À une époque où la transparence est de plus en plus exigée des institutions publiques, le Barreau de l’Ontario (BDO) – l’organisme régissant les professionnels juridiques de la province – fait face à des critiques grandissantes concernant sa manière de traiter et de divulguer les plaintes contre les avocats. Une enquête révèle une opacité préoccupante dans le cadre réglementaire censé protéger les Ontariens contre les fautes professionnelles juridiques.
Lorsque les Ontariens cherchent une représentation juridique, ils accordent une énorme confiance à leur avocat. Pourtant, beaucoup ignorent que le processus disciplinaire destiné à protéger leurs intérêts fonctionne largement à huis clos. Le BDO reçoit environ 4 000 plaintes annuellement concernant les avocats et les parajuristes, mais seule une fraction devient connue du public.
“Le système actuel crée une asymétrie d’information qui désavantage les consommateurs de services juridiques,” explique Dr. Meredith Evans, chercheuse en éthique juridique à l’Université de Toronto. “Les clients méritent de savoir si leur avocat a un historique de plaintes, même celles qui n’ont pas abouti à des mesures disciplinaires formelles.”
Dans le cadre actuel, les plaintes contre les avocats restent confidentielles à moins qu’elles ne donnent lieu à une audience disciplinaire formelle – un seuil franchi par moins de 5% de toutes les plaintes. Cela signifie que des comportements préoccupants récurrents qui ne justifient pas individuellement une discipline formelle restent cachés aux clients potentiels.
Le BDO défend cette approche comme nécessaire pour protéger les avocats de dommages à leur réputation basés sur des allégations non prouvées. Le porte-parole Martin Reid a déclaré: “Le Barreau doit équilibrer la transparence avec l’équité envers les professionnels juridiques dont les moyens de subsistance dépendent de leur réputation.”
Cependant, les critiques pointent vers des juridictions comme le Colorado et la Floride où une plus grande transparence existe sans miner la profession juridique. Ces états publient des informations plus complètes sur les plaintes, y compris celles résolues par des moyens informels.
Les implications vont au-delà des relations individuelles client-avocat. L’impact financier d’une représentation juridique inadéquate peut être dévastateur, particulièrement dans des affaires à enjeux élevés comme les litiges commerciaux, le droit de la famille ou la défense pénale. Sans information complète sur l’historique professionnel de leur avocat, les clients ne peuvent pas prendre des décisions pleinement éclairées sur qui devrait représenter leurs intérêts.
Des experts juridiques canadiens ont de plus en plus appelé à une réforme. “Ce dont nous avons besoin, c’est d’un juste milieu,” soutient Sophia Ramirez, présidente de la Coalition pour la défense des consommateurs juridiques. “Toutes les plaintes ne justifient pas une divulgation publique, mais des schémas de plaintes similaires devraient déclencher une forme d’obligation de divulgation, même sans discipline formelle.”
Le cadre réglementaire du BDO fait également l’objet de critiques pour sa gestion des plaintes dans les cas politiquement sensibles.
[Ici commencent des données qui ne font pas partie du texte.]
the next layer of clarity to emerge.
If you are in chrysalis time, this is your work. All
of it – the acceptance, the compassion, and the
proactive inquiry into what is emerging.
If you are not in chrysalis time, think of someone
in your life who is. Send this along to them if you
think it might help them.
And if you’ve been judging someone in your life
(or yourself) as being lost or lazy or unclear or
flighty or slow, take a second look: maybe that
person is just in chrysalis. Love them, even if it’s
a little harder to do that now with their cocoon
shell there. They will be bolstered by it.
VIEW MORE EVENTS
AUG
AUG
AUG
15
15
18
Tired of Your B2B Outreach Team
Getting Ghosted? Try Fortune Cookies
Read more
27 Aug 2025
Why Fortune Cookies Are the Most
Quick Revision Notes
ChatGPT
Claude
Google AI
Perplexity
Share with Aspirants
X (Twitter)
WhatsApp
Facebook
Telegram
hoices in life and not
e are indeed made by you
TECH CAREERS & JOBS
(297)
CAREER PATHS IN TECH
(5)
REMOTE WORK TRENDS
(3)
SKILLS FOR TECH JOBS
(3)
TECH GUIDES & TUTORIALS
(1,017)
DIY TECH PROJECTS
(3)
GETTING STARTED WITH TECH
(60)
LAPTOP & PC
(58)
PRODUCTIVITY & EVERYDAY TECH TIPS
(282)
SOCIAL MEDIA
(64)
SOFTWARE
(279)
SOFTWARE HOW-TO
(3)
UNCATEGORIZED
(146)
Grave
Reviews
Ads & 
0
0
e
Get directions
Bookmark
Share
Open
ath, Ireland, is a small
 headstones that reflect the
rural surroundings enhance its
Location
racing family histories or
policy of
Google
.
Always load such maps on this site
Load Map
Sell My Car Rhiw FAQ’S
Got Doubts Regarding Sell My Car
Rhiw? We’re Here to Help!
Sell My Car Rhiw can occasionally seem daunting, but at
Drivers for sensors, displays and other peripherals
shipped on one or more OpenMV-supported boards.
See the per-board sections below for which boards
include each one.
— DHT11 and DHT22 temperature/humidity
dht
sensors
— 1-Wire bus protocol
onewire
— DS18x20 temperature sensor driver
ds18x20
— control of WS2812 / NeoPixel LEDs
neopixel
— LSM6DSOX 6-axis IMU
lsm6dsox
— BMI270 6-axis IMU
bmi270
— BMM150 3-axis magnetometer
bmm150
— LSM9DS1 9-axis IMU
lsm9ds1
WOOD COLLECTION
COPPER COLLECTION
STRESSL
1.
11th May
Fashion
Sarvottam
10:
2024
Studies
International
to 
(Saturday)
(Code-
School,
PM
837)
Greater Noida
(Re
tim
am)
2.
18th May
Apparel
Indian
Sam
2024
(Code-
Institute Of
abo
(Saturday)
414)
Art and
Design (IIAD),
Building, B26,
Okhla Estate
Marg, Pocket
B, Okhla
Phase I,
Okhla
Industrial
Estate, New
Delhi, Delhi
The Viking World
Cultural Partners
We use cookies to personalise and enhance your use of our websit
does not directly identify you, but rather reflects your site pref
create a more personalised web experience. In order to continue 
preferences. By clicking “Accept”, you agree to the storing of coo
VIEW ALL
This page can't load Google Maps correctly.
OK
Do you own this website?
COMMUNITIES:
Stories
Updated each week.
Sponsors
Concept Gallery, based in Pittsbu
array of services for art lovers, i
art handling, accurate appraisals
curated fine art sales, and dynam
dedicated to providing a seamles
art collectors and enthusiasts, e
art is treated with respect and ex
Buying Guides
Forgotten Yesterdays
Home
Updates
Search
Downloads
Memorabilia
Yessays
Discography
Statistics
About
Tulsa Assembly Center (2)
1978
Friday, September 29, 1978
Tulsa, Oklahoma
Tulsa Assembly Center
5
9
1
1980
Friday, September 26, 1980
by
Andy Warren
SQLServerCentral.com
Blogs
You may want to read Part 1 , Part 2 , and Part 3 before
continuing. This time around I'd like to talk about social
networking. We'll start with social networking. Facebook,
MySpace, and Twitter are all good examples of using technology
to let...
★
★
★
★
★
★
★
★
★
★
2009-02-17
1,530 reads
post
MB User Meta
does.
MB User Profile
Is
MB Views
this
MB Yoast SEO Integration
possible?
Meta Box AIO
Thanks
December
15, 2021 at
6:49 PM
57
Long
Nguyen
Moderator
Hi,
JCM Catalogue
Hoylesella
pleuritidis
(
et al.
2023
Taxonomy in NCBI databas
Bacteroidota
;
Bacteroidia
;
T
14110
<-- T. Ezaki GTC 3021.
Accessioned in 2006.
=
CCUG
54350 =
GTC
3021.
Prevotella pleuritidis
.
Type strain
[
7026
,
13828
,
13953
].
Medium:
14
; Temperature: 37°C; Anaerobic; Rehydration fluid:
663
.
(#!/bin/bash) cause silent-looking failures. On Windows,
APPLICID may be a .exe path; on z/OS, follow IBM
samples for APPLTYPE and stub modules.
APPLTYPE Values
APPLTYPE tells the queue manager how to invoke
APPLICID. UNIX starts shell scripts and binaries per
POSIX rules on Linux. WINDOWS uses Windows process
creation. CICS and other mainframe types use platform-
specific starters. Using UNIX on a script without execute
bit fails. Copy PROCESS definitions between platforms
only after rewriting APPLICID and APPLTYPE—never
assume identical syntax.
Lorsque les questions juridiques se croisent avec la politique, l’approche à huis clos des plaintes soulève des questions sur le traitement préférentiel potentiel accordé aux intérêts puissants.
Les défenseurs de la réforme suggèrent plusieurs solutions potentielles, notamment un système de divulgation à plusieurs niveaux où de multiples plaintes similaires déclencheraient des exigences de divulgation, même sans discipline formelle. D’autres propositions incluent des rapports anonymisés de statistiques de plaintes par avocat ou cabinet pour aider à identifier des tendances tout en protégeant les réputations individuelles jusqu’à ce que la faute professionnelle soit prouvée.
Alors que les services juridiques deviennent de plus en plus coûteux et conséquents, une question importante se pose: le cadre réglementaire actuel sert-il le public qu’il a été conçu pour protéger? Avec des demandes croissantes de responsabilisation dans tous les secteurs professionnels, combien de temps la profession juridique peut-elle maintenir un système de plaintes qui protège de la vue publique toutes les fautes professionnelles sauf les plus graves?